今日の難読漢字は
「叡慮」
「詮議」
「野蒜」
の3問です!あなたは正しく読めますか?
目次
難読漢字、1問目は「叡慮」!
「叡慮」の読み方をご存じですか?
「慮」という漢字は「遠慮」「配慮」などで使われていますが「叡」はあまり見かけません。
いったい何と読むのでしょうか?
「叡慮」の読み方のヒントはこちら
- ひらがなで書くと「○○りょ」の4文字
- 音読みです
- 「叡」は「比叡山」などで使われる漢字です
以上の3つのヒントから考えてみてください。
「叡慮」の読み方、正解は・・・
正解は
「えいりょ」
です!
「叡」は「かしこい」という意味の他に「天子に関する尊敬語」という意味があります。「慮」は「考える、おもんばかる」という意味があります。
「叡慮」は「天子のお考えやお気持ち」という意味を持つ言葉になります。「天子」は「天命を受けて天下を治める者」の意味のため、日本では「天皇」をさす言葉となります。
「叡慮」の過去と現在
「天皇」という称号は今でこそ「日本国および国民の象徴」という地位をあらわすものになっていますが、日本の歴史上は多く国家運営と密接な関係を持っており、それゆえ「天皇のお考えやお気持ち=叡慮」は重要視されていた、とされています。

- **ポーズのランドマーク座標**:
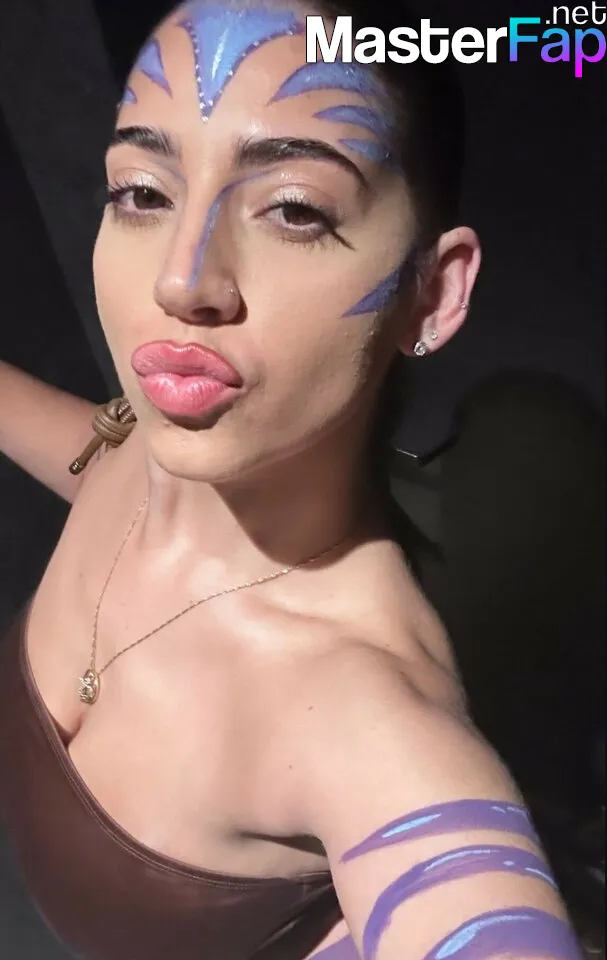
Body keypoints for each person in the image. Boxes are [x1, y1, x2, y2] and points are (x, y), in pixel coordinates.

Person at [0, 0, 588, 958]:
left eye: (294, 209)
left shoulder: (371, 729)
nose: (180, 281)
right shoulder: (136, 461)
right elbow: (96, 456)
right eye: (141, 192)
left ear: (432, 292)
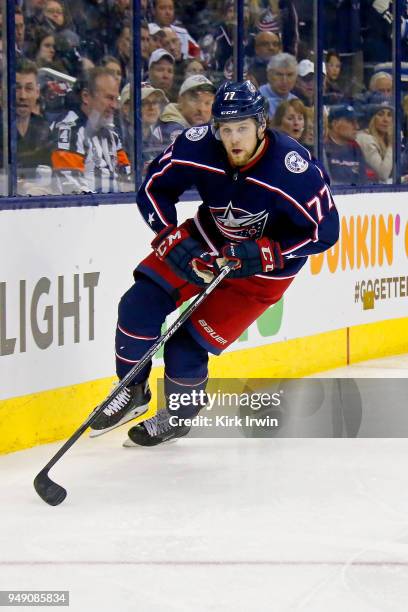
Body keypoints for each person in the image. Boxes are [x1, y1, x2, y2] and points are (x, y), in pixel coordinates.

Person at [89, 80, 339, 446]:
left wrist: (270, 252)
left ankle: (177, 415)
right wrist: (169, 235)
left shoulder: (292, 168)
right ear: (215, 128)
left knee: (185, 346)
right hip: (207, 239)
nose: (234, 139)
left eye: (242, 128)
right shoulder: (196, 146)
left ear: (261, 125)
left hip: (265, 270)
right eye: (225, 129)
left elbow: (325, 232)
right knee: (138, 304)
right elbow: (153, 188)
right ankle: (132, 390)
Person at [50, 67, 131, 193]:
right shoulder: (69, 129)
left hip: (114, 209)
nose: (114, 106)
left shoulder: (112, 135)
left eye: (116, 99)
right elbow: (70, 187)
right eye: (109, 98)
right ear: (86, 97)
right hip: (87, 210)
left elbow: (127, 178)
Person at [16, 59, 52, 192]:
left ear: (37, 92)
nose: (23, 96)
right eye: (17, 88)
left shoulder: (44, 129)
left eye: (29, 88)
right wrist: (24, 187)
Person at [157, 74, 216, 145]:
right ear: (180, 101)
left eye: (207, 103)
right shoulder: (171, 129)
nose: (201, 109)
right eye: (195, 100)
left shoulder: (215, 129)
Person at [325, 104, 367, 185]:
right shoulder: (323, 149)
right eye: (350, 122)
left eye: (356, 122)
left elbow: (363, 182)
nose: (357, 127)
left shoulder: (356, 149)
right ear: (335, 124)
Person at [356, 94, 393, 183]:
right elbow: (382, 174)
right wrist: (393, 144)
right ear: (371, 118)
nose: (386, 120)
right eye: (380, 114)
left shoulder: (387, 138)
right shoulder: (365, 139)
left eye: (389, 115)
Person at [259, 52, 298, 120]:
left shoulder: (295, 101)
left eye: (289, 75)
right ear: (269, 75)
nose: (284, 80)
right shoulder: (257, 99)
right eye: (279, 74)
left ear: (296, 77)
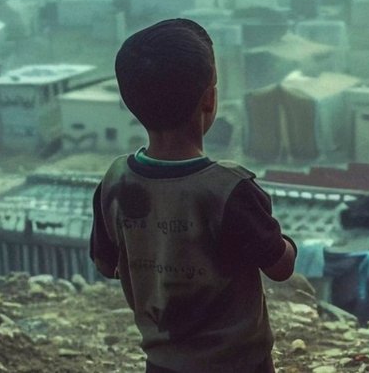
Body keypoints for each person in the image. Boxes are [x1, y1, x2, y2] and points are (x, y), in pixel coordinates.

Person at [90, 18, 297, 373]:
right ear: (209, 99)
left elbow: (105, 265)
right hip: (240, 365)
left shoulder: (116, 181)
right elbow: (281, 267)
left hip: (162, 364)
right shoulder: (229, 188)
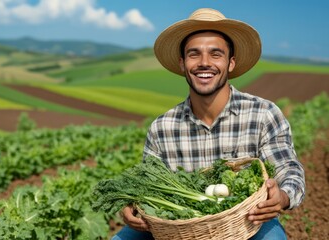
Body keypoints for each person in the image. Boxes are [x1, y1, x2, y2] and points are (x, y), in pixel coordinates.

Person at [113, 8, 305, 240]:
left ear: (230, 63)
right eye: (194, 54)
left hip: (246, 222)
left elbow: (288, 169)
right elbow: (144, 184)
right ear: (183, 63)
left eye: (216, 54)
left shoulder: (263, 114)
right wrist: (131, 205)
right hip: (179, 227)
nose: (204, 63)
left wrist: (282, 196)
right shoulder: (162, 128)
...
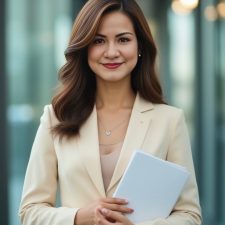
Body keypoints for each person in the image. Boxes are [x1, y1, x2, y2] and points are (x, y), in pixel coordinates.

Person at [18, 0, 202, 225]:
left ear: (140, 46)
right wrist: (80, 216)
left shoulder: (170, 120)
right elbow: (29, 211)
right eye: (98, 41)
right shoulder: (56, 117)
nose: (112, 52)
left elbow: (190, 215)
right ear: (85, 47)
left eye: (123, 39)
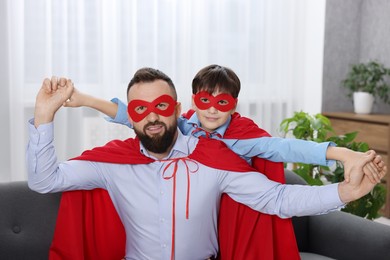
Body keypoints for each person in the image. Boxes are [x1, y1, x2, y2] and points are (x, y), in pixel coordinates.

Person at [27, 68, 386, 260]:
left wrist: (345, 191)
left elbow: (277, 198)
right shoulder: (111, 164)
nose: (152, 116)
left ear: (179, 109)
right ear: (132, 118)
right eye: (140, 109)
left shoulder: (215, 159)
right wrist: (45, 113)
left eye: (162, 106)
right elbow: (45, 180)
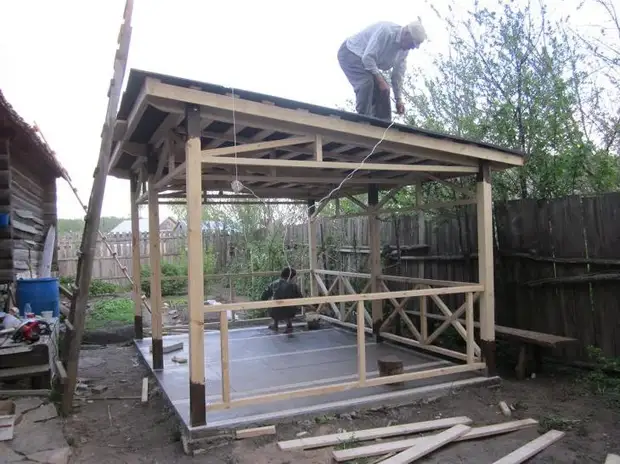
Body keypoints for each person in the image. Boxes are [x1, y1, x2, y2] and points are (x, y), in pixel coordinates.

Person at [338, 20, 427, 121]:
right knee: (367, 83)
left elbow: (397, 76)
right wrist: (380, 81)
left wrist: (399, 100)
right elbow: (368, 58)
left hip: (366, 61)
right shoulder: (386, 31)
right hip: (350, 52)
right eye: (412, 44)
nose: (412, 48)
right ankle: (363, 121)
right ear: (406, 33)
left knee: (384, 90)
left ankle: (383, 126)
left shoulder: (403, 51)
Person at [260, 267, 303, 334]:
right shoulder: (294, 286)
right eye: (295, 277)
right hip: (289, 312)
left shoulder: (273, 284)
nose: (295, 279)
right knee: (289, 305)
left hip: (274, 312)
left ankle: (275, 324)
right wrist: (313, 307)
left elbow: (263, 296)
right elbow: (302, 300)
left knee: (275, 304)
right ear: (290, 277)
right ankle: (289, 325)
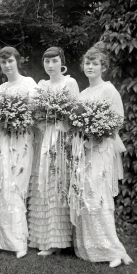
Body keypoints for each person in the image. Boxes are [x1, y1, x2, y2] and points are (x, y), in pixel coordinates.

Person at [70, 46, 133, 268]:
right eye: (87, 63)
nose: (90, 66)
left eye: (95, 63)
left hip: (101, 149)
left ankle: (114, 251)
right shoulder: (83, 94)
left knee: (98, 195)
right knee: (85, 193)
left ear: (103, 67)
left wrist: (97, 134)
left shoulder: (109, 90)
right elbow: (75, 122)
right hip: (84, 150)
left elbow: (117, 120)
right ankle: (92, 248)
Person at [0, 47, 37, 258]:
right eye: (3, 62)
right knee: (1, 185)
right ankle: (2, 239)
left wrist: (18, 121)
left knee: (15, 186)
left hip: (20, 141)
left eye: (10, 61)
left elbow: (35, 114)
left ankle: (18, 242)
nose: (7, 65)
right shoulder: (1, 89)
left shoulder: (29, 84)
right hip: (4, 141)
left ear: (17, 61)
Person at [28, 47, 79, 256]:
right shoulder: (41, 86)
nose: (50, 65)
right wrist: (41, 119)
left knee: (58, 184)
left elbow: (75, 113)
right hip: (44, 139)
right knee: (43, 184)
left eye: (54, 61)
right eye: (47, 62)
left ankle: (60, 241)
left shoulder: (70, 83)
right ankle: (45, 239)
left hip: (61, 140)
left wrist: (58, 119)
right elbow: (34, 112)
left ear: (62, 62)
* * *
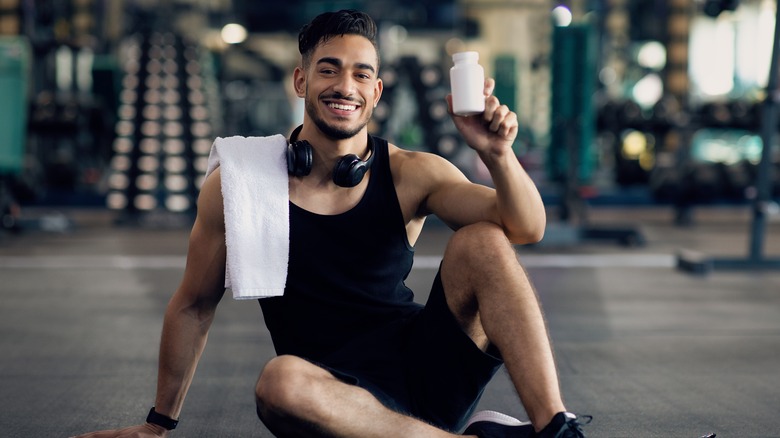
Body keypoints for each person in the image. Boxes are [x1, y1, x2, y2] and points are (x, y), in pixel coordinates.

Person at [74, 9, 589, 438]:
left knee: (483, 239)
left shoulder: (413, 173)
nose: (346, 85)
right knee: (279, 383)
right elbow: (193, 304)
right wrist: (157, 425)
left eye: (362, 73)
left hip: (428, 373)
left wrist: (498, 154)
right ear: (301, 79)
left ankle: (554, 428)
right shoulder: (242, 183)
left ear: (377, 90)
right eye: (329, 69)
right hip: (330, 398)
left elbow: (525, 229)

- **読んで活かす**:
A. 難読漢字の文章を2文で要約してください。
B. 難読漢字の文章を、最後の文の後から書き継いでください。

- **解答**:
A. この文章は「叡慮」「詮議」「野蒜」の3問を難読漢字として出し、1問目の「叡慮」の読みは「えいりょ」だと答えている。「叡慮」は天子、日本では天皇のお考えやお気持ちを意味し、天皇が国家運営と密接な関係を持っていた日本の歴史上では重要視されていたとされる。

B.
何故「されていた」というあいまいな言い方にしたかというと、天皇のお言葉を直接聞くことはできず、側近からの伝言だったということです。果たして「叡慮」が本当に正しく国民に伝えられていたのか、今となってはわかりません。現代のように、天皇陛下のお言葉が直接伝えられるようになったのは、歴史から考えると本当に最近のことなのです。
元号が平成から令和になる時、約200年ぶりの「生前退位」がありました。これも「叡慮」によるものだということを思い出しつつ、読み方も是非覚えておいてくださいね。
難読漢字、2問目は「詮議」!
「詮議」の読み方をご存じですか?
「議」は「会議」などでよく使われる字ですが、「詮」はあまり見かけない字です。
いったい何と読むのでしょうか?
「詮議」の読み方のヒントはこちら
- ひらがなで書くと「○○ぎ」の3文字
- 音読みです
- 「詮」は「所詮」「詮索」という言葉でも使われます
以上の3つのヒントから考えてみてください。
「詮議」の読み方、正解は・・・
正解は
「せんぎ」
です!
「詮」は「あきらかにする。しらべる」という意味の漢字で、「議」はここでは「論じ合う、相談する」という意味を持ちます。
「詮議」は「人々が話し合って明らかにすること」という意味になりますが、「罪人を取り調べる、捜索する」という意味も持っています。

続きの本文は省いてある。